Но я не знала, что навязала себе, взяв ее в свою карету. Правда, накануне отъезда ее муж сказал мне:

– Позвольте просить вас не очень быстро ехать. Госпожа Бриссак боязлива в карете, и вы чрезвычайно обяжете меня, если не велите своим лошадям слишком галопировать.

– Мои лошади – почтовые, – отвечала я. – Не думаю, что они любят галопировать. Но будьте спокойны за вашу супругу: я отвечаю за нее.

Но хоть я и была предупреждена, а никак не могла предвидеть того, что случилось. Мы отправились утром. На большой дороге почтальоны пустили лошадей в галоп, забыв мое приказание, потому что почтальон всегда сочтет насмешкой, если вы станете приказывать ему ехать тише. Вдруг чувствую, что моя попутчица судорожно вцепилась в мою руку и запросила пощады. Я думала, не сошла ли она с ума, но вспомнила, что говорили мне о ее трусости, засмеялась и попыталась вырваться из ее рук, потому что это было очень больно.

– Ах, – сказала я, – садитесь (она стояла в карете и, будучи чрезвычайно мала ростом, не доставала головой до империала), садитесь же; нельзя так проехать двадцать лье.

Толчок бросил ее на меня. Я усадила ее, несмотря на сопротивление; новый толчок – и она опять вцепилась в меня, щипала и щипала и была точно сумасшедшая. Сначала я смеялась, но она не переставала бесноваться. Я чувствовала такую боль в руках, плечах, даже в ногах, по которым она била своими ногами, что наконец мне уже расхотелось шутить. Я рассердилась, но она была настоящий ребенок, не понимающий ничего. Мне оставалось или переносить ее крики, или решиться ехать шагом. Я предпочла слушать ее жалобы и ехать хорошей рысью, мне хотелось оказаться в Париже к обеду, а при такой езде, какой она требовала, мы пропутешествовали бы три дня. Наконец мы приехали в мой дом, где она благоволила остаться обедать. Я была рада угостить ее, но клялась, что никогда не соглашусь более путешествовать в одной карете с нею.

– Ну, госпожа губернаторша? Итак, вы упали с осла? – сказал мне император, когда я приехала в Тюильри.

Он знал все. Конечно, не обо мне именно получал он известия, хоть и знал, что я упала с осла; это лишь доказательство, что он имел сведения каждый день обо всем, что делалось у его матери.

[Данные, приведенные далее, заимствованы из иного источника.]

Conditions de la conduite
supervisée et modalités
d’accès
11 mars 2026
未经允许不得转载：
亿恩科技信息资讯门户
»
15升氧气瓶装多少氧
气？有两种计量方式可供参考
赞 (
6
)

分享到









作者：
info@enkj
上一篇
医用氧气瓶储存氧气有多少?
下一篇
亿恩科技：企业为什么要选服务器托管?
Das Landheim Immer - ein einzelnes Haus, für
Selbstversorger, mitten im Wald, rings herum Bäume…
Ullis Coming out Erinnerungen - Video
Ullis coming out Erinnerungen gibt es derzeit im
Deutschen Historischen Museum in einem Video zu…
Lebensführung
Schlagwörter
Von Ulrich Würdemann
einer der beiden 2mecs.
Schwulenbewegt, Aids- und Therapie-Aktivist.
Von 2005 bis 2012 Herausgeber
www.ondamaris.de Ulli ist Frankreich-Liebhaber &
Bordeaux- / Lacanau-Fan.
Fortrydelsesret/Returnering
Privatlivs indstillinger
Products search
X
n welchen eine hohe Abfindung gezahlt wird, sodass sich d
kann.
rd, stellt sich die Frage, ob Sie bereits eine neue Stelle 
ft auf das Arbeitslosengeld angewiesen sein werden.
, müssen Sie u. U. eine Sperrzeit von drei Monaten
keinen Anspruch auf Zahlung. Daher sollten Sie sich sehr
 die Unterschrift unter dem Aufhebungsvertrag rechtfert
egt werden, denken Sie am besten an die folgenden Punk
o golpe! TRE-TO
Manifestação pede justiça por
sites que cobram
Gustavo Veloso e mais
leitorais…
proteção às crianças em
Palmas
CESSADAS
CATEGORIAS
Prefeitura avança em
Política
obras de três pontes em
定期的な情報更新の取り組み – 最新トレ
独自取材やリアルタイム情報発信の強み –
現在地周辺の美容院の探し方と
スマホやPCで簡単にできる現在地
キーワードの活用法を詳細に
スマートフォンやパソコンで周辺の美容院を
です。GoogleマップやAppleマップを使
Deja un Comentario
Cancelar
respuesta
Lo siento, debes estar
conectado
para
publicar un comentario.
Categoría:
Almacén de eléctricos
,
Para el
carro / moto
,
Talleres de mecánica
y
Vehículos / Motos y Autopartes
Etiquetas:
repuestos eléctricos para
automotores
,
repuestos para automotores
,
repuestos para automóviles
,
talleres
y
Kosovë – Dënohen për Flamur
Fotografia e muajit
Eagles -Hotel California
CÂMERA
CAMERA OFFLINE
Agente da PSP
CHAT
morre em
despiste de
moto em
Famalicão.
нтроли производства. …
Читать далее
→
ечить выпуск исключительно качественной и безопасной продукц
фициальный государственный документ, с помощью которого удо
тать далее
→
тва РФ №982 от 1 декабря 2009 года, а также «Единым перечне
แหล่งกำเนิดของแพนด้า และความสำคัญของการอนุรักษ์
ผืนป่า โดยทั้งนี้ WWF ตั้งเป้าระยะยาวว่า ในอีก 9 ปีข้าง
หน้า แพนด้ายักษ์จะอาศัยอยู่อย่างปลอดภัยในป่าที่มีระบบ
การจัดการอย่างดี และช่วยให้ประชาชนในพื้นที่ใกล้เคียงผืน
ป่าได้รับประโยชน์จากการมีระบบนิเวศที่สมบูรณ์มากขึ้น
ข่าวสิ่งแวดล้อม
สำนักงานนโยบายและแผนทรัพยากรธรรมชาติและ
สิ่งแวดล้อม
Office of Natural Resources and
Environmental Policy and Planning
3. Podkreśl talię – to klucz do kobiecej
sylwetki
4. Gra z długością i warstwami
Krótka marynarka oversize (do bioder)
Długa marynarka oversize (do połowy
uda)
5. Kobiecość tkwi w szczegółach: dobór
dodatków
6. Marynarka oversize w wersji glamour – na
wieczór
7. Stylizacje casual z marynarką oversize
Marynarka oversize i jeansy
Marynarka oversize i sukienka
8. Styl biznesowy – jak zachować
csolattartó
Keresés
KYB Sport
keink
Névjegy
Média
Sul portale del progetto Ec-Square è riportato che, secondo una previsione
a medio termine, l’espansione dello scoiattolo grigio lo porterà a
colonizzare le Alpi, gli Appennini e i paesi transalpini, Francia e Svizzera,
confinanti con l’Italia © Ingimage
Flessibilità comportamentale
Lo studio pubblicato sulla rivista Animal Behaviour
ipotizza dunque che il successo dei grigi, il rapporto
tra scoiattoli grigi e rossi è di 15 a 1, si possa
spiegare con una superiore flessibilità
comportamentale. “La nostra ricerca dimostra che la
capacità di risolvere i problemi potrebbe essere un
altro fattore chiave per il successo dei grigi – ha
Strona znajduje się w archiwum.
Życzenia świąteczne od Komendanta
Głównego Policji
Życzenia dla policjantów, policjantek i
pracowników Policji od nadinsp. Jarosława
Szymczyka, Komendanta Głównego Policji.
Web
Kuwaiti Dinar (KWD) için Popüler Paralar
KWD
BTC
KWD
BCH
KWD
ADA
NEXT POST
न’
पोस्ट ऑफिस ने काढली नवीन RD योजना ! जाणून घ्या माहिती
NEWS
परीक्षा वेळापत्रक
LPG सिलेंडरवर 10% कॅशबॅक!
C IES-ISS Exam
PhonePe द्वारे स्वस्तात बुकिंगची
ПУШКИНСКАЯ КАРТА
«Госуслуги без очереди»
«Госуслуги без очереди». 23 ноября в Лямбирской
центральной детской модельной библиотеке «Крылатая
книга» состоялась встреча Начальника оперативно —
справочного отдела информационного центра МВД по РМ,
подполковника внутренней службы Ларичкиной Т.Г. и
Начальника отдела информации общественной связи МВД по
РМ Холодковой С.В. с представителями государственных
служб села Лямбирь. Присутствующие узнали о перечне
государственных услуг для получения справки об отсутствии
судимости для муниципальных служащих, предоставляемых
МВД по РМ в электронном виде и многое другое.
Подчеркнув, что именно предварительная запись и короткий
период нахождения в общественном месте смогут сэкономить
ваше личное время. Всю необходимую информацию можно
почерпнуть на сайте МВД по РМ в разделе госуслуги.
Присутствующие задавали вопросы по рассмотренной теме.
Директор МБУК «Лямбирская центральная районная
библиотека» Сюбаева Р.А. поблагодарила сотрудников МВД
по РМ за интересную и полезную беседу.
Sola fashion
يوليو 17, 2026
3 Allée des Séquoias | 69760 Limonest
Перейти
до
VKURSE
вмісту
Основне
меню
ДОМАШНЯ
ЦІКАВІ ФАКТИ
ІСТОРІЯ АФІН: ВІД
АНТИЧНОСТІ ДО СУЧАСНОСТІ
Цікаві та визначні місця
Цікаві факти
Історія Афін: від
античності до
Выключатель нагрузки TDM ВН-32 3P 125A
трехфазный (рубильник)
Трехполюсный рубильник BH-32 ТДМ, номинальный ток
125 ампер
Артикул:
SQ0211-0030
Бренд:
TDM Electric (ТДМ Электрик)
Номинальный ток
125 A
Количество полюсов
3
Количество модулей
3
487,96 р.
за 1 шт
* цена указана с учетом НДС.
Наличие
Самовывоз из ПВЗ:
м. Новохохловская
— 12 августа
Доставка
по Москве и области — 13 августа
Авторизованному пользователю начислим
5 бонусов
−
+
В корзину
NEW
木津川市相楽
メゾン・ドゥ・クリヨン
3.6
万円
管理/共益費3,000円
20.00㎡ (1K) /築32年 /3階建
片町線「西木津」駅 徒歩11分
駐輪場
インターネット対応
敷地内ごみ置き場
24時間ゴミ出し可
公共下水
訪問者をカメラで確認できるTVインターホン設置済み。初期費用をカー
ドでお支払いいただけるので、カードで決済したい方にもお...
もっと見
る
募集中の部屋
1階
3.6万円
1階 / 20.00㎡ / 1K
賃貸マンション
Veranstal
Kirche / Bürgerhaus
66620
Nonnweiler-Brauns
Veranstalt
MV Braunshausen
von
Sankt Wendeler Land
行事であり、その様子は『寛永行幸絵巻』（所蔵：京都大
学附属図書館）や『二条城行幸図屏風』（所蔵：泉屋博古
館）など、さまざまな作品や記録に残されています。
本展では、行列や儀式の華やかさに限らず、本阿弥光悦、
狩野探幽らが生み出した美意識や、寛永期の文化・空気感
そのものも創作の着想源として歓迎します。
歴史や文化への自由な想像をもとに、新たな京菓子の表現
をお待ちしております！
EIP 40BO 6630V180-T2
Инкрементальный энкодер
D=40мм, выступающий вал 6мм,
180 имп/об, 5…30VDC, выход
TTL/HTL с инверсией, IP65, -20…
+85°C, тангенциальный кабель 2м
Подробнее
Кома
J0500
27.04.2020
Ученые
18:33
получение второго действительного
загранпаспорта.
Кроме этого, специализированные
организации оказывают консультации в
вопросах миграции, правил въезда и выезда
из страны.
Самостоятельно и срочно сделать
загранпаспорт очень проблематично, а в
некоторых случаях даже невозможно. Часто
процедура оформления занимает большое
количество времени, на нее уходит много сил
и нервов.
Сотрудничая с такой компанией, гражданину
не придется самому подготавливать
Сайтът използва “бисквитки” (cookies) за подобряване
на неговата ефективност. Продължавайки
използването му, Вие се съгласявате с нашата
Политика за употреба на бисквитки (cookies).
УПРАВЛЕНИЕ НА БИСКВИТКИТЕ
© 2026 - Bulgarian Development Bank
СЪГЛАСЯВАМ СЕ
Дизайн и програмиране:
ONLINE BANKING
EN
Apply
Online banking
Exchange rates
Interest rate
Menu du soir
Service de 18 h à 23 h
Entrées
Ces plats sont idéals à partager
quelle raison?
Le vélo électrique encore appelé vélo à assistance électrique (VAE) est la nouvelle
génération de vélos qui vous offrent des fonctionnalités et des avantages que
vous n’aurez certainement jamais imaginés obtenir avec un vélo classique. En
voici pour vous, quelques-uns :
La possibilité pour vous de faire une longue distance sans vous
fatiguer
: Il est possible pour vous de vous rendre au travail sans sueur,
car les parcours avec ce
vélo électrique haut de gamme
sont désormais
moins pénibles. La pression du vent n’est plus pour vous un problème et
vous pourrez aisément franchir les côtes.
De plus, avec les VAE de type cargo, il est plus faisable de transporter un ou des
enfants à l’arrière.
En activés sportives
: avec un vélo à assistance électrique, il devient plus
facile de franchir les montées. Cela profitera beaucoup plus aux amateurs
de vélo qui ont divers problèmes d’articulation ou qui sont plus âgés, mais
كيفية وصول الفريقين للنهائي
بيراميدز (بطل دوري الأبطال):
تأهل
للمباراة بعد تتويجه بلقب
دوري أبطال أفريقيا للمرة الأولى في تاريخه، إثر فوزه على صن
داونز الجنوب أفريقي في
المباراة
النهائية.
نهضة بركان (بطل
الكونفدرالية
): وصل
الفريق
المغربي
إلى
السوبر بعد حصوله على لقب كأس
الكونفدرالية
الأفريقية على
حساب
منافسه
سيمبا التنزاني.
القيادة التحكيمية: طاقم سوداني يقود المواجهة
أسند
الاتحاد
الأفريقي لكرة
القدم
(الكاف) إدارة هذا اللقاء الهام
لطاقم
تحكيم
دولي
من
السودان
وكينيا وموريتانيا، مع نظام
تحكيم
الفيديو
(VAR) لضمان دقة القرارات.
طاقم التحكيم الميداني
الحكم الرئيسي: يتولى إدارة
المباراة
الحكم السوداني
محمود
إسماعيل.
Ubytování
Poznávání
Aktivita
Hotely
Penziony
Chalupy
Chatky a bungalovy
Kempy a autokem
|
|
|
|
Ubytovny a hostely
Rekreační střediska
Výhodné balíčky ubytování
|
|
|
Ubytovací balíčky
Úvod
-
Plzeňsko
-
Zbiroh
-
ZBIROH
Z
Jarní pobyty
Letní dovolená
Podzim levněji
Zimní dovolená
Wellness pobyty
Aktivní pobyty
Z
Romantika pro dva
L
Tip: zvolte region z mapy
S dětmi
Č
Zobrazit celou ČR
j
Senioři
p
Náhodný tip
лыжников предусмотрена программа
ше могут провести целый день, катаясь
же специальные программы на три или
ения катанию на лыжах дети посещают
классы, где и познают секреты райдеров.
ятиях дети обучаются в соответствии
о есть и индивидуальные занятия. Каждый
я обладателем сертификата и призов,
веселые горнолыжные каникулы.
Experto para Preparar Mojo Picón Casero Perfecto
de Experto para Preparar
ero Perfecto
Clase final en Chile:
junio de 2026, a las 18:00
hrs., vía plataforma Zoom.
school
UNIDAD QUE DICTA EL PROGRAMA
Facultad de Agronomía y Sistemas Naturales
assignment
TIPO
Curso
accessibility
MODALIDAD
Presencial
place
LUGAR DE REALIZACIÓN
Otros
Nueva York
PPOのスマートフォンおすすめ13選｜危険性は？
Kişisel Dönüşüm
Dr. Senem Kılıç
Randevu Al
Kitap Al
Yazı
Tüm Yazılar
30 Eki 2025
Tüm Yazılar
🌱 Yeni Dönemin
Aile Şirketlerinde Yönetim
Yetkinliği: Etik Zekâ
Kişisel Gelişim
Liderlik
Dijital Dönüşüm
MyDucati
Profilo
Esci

Приехав в Париж, я узнала новости, изумившие меня. Говорю узнала, потому что в Пон-сюр-Сене госпожа Летиция поставила за правило никогда не говорить о политике. Вот почему только в Париже узнала я, что Россия отказалась подтвердить предварительный мирный договор между нею и Францией, подписанный в Париже 20 июня. Первого августа сейм в Регенсбурге был извещен о том, что Германская империя отделяется от Австрии, император Наполеон принимает титул протектора Рейнского союза, а четырнадцать немецких государей уже вступили в этот союз. В шесть последовавших лет к союзу присоединились все немецкие государства, кроме Австрии, Пруссии, герцогов Брауншвейгских и Ольденбургских, короля Швеции (в качестве герцога Померании) и короля Дании (как герцога Голштинского). В то же время император Франц II отказался от титула императора Германского и принял титул наследственного императора Австрийского под именем Франца I. Так перестала существовать империя Германская, официально называемая Священной Римской империей.

Войска, которые обязывался выставлять Рейнский союз, распределили таким образом: Франция – двести тысяч человек, Бавария – тридцать тысяч, Вюртемберг – двенадцать тысяч, Баден – восемь; всего двести шестьдесят три тысячи человек.